The capacity problem is worsened by the fact there is no single, universally accepted interpretation of religious principles. So firms seek out the scholars who they think will carry the most weight with investors; in effect, a scholar’s reputation becomes a currency used in completing a deal.
“The reason the Islamic finance industry is still emerging is that governance standards are not as well established as in other industries,” said Murat Ünal, CEO of Funds@Work.
“It’s like a social network. People and their relationships play a very important role. If you have a prominent scholar on board, this increases trust and makes up for the lack of governance standards. Institutions sell their products via the reputation of the scholars, so you better make sure you have accepted scholars on board.”
And this leads to sky-high fees paid to the top scholars.
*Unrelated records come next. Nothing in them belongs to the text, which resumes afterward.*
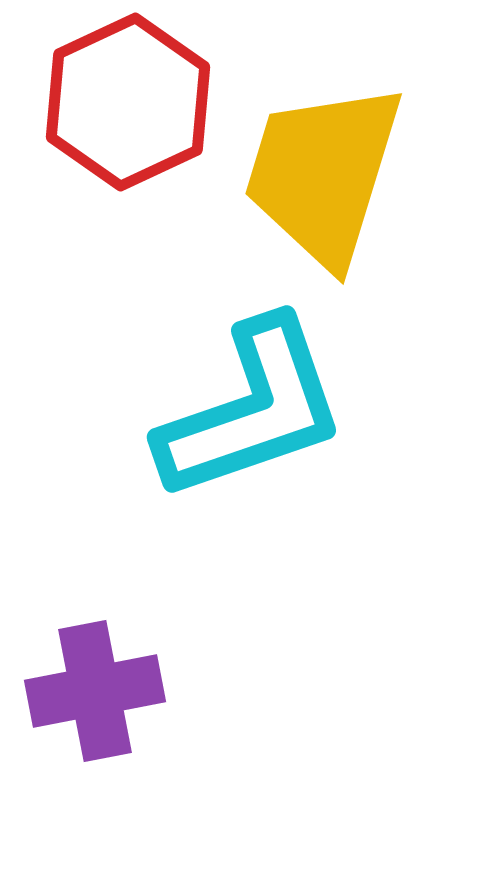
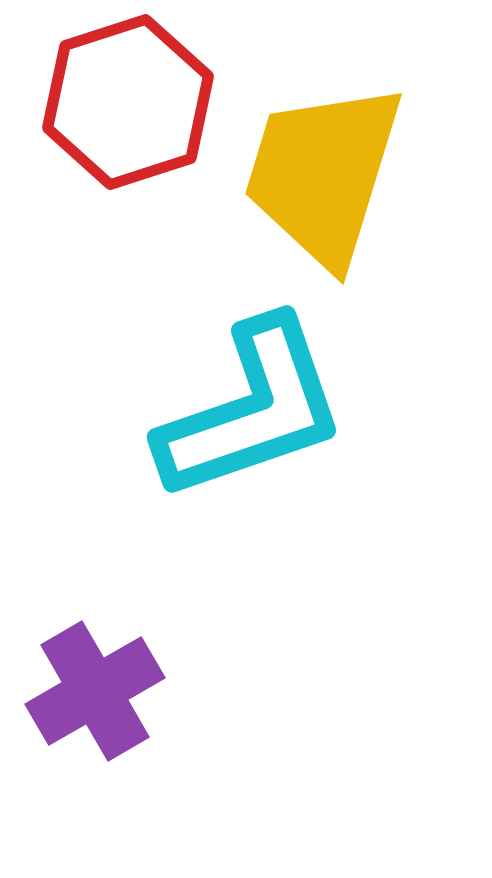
red hexagon: rotated 7 degrees clockwise
purple cross: rotated 19 degrees counterclockwise
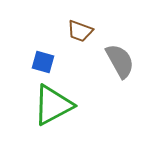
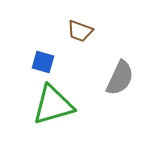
gray semicircle: moved 17 px down; rotated 54 degrees clockwise
green triangle: rotated 12 degrees clockwise
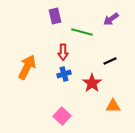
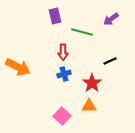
orange arrow: moved 9 px left; rotated 90 degrees clockwise
orange triangle: moved 24 px left
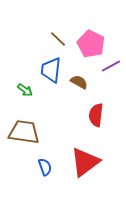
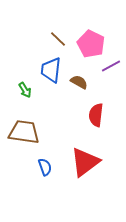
green arrow: rotated 21 degrees clockwise
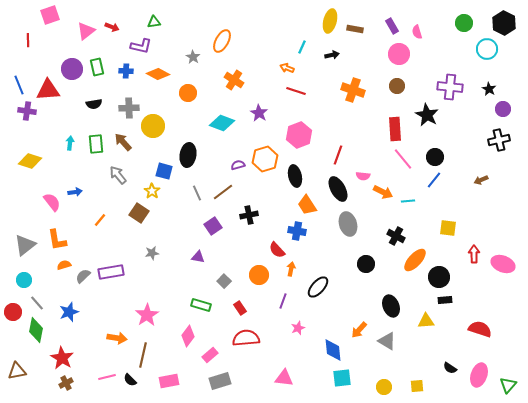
A senior banker at an Islamic lender said some scholars could be paid $1,000 to $1,500 per hour of consultation — in addition to an annual bonus of between $10,000 and $20,000 per board seat.
So what happens if one of the Shariah scholars, operating without uniform standards, decides to direct assets in a manner to achieve “jihad with money?” We have already shown that Shariah Compliant Finance approved a form of naked short selling just as the stock market was peaking in 2007 (covered in a Wall Street Journal article). Some of the many concerns can be seen here: http://www.shariahfinancewatch.org/blog/category/shariah-law/.
The bottom line is that Shariah assets are large and growing rapidly. They are connected with the biggest and most influential financial firms on the planet. And, some of the scholars may have jihadist intentions. Those who invest may never know that their money is being used as a Secret Weapon to destroy the West. It’s all very nebulous.